All lines in the data below carrying the string "Table" are to be located and copied.
-------- DATA EXCERPT --------
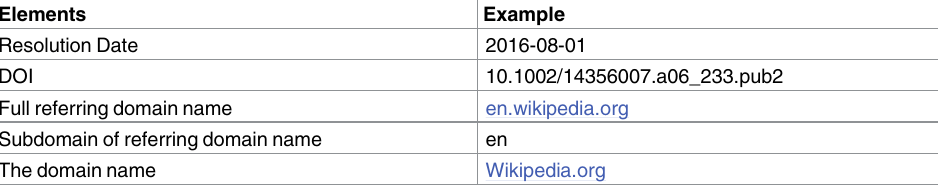
Table 1. Example of data elements provided by Crossreffor each DOI resolved in August 2016.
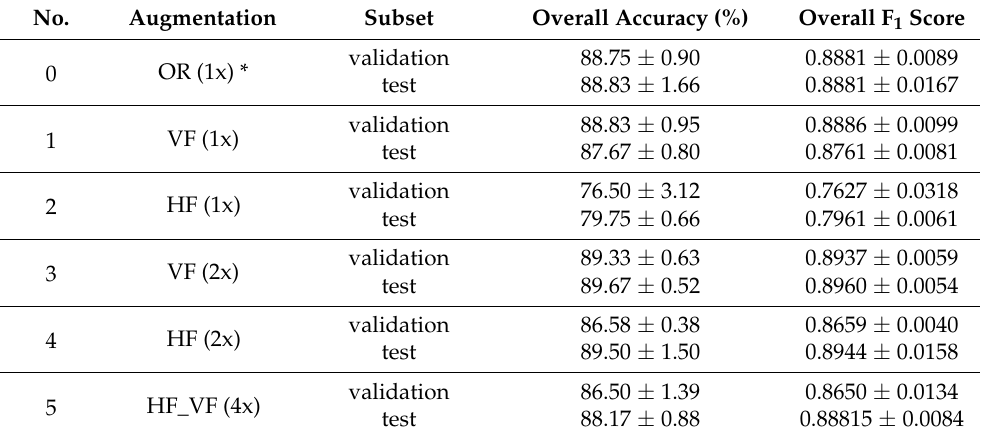
Table 12. Assessment metric comparison of the cross-validation results with image transformation and data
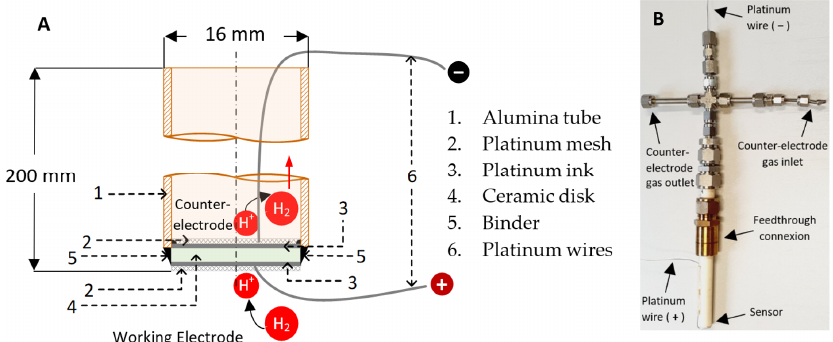
Figure 1. ( A ) Scheme showing the structure of the hydrogen sensor and ( B ) a picture of the sensor.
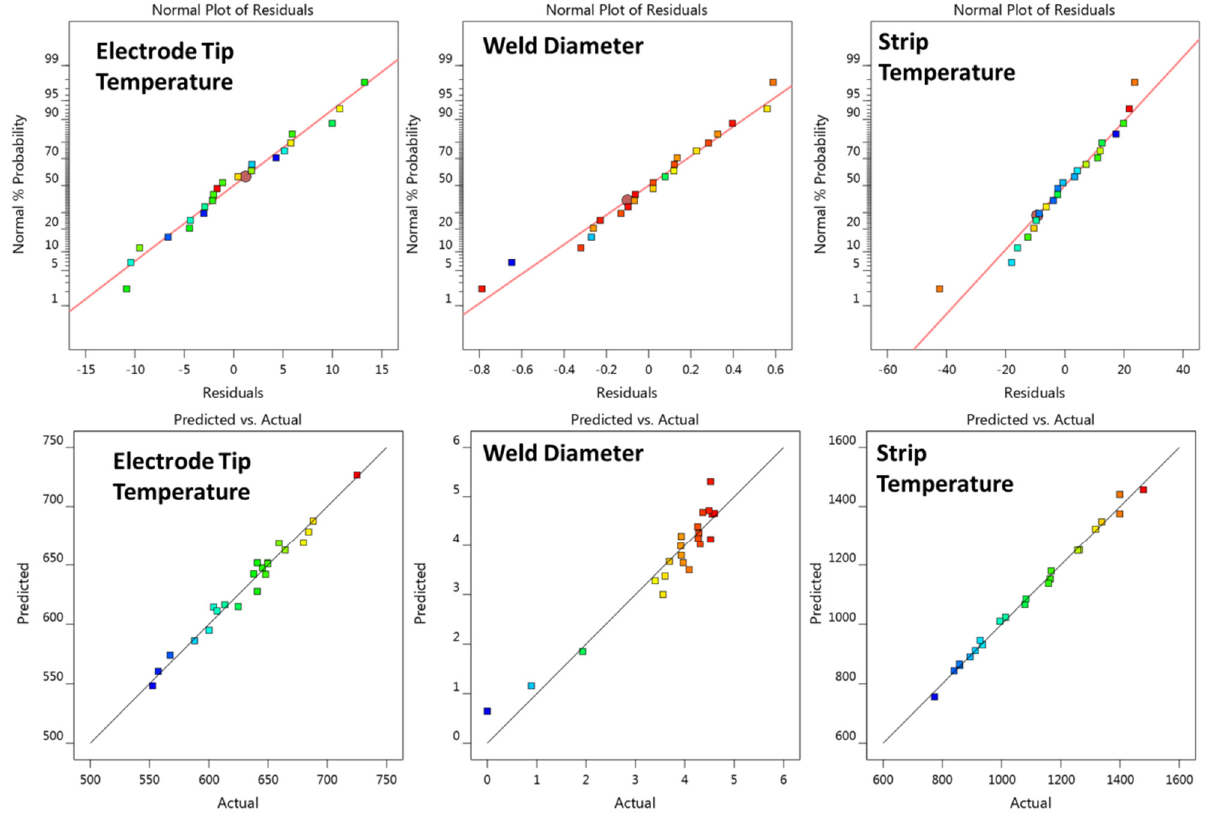
Figure 7. Normal probability plot of residuals and correlation plot of the three regression models.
--------
**ANSWER**
Table 1. Example of data elements provided by Crossreffor each DOI resolved in August 2016.
Table 12. Assessment metric comparison of the cross-validation results with image transformation and data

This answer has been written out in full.